The combination of these techniques seemed to work very well for DK, with immediate response in addressing both the anxiety and shoulder discomfort. DK always reported feeling very relaxed after her sessions. Complete resolution of the deep left shoulder blade discomfort was achieved after the 3rd visit.

During the subsequent sessions, we had to address any recurring or additional discomfort or sequelae that came up. This included tightness at the area of radiation, pectoral tightness, decrease range of motion of the left shoulder and “cording”. Techniques were added or the combination of the above mentioned techniques modified to address this. General MT was always used to continue to address her need for relaxation.

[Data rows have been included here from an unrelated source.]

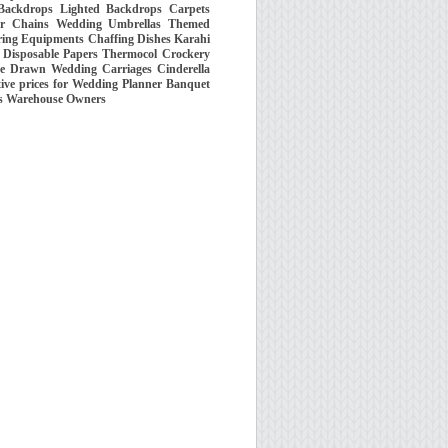
 Backdrops Lighted Backdrops Carpets
wer Chains Wedding Umbrellas Themed
ring Equipments Chaffing Dishes Karahi
es Disposable Papers Thermocol Crockery
se Drawn Wedding Carriages Cinderella
ive prices for Wedding Planner Banquet
rs Warehouse Owners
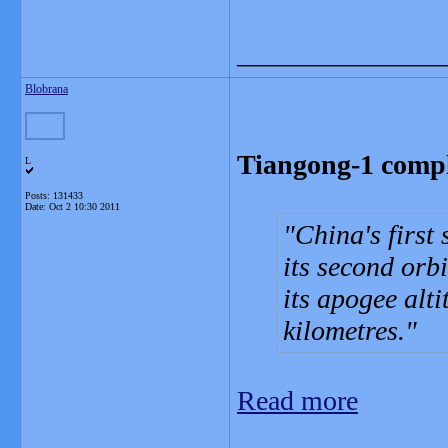
_______________
Blobrana
Tiangong-1 comple
L
Posts: 131433
Date:
Oct 2 10:30 2011
China's first
its second orb
its apogee alt
kilometres.
Read more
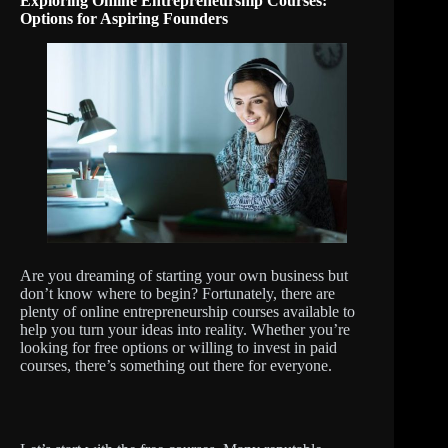
Exploring Online Entrepreneurship Courses:
Options for Aspiring Founders
Are you dreaming of starting your own business but
don’t know where to begin? Fortunately, there are
plenty of online entrepreneurship courses available to
help you turn your ideas into reality. Whether you’re
looking for free options or willing to invest in paid
courses, there’s something out there for everyone.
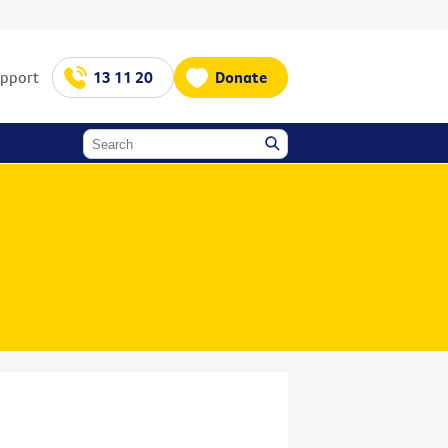
upport
13 11 20
Donate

DK continued to use massage as part of her integrative care with PT, OT, and swimming and yoga for self care throughout recovery and healing.

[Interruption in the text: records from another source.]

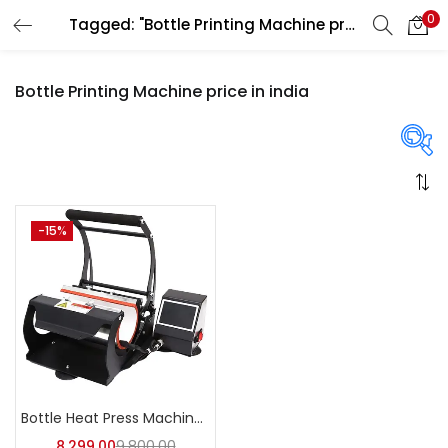
0
Tagged: "Bottle Printing Machine price in india"
LOGIN
REGISTER
Bottle Printing Machine price in india
Enter your username and password to login.
On sale
(358)
-15%
Remember me
Login
Categories
Lost password?
Categories
Bottle Heat Press Machine | A4Skart
8,299.00
9,800.00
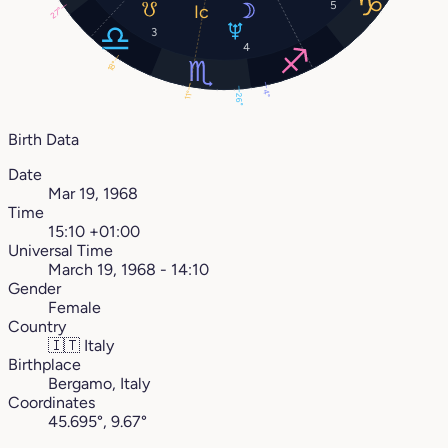
5
27°
3
4
18°
4°
11°
26°
Birth Data
Date
Mar 19, 1968
Time
15:10 +01:00
Universal Time
March 19, 1968 - 14:10
Gender
Female
Country
🇮🇹
Italy
Birthplace
Bergamo, Italy
Coordinates
45.695°, 9.67°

The last time DK was seen at the Zakim Center, she scheduled a massage to coincide with her oncology check up. A year and 4 months after she first engaged in integrative therapies, she reported feeling well and is now balancing and enjoying her work and family life.

...

Summary

Cancer patients often request support from integrative therapies in addition to their conventional cancer therapy. The evidence-based integrative therapies presented here demonstrated many advantages in being offered through a team approach at this comprehensive cancer center. It is important for cancer patients to be able to speak with and receive guidance from their medical team about integrative therapies so that the best of all available therapies can be safely and effectively offered as part of the patient’s care plan. Future work in integrative oncology should focus on improving clinical effectiveness, enhancing financial sustainability, maintaining high safety standards, and improving communication so that all patients and clinicians are aware of the benefits that integrative therapies can provide during the cancer journey.

 

Although case reports can't tell anything about cause and effect, there is a lot here about DK's experience that deserves further investigation.

Massage has good evidence supporting its use for treating pain and anxiety, both of which she experienced as she learned she had aggressive breast cancer, that she had a mutation that gave her an excellent chance of having the cancer recur in future, and that going through and adapting to a very disfiguring treatment actually made sense in light of her BRCA1 status.

The Summary identifies areas where further investigation and increased clarity around the use of massage in cancer treatment would be very valuable:

  1. clinical effectiveness: does massage for cancer care do what people claim it does? How does it do so? What are the best matches between client needs and availability/access to massage?
  2. enhancing financial sustainability: can massage demonstrate outcomes that justify its reimbursement as part of healthcare plans? What would it take to do so?
  3. maintaining high safety standards: we're past the day (I hope!) where, out of fear, we totally contraindicated massage for people living with cancer--but what real, validated, client-centered knowledge about safety is needed to fill that vacuum? and
  4. improving communication: what can we teach our clients to expect? What do our clients need for us to hear from them? How does all this fit into the larger picture?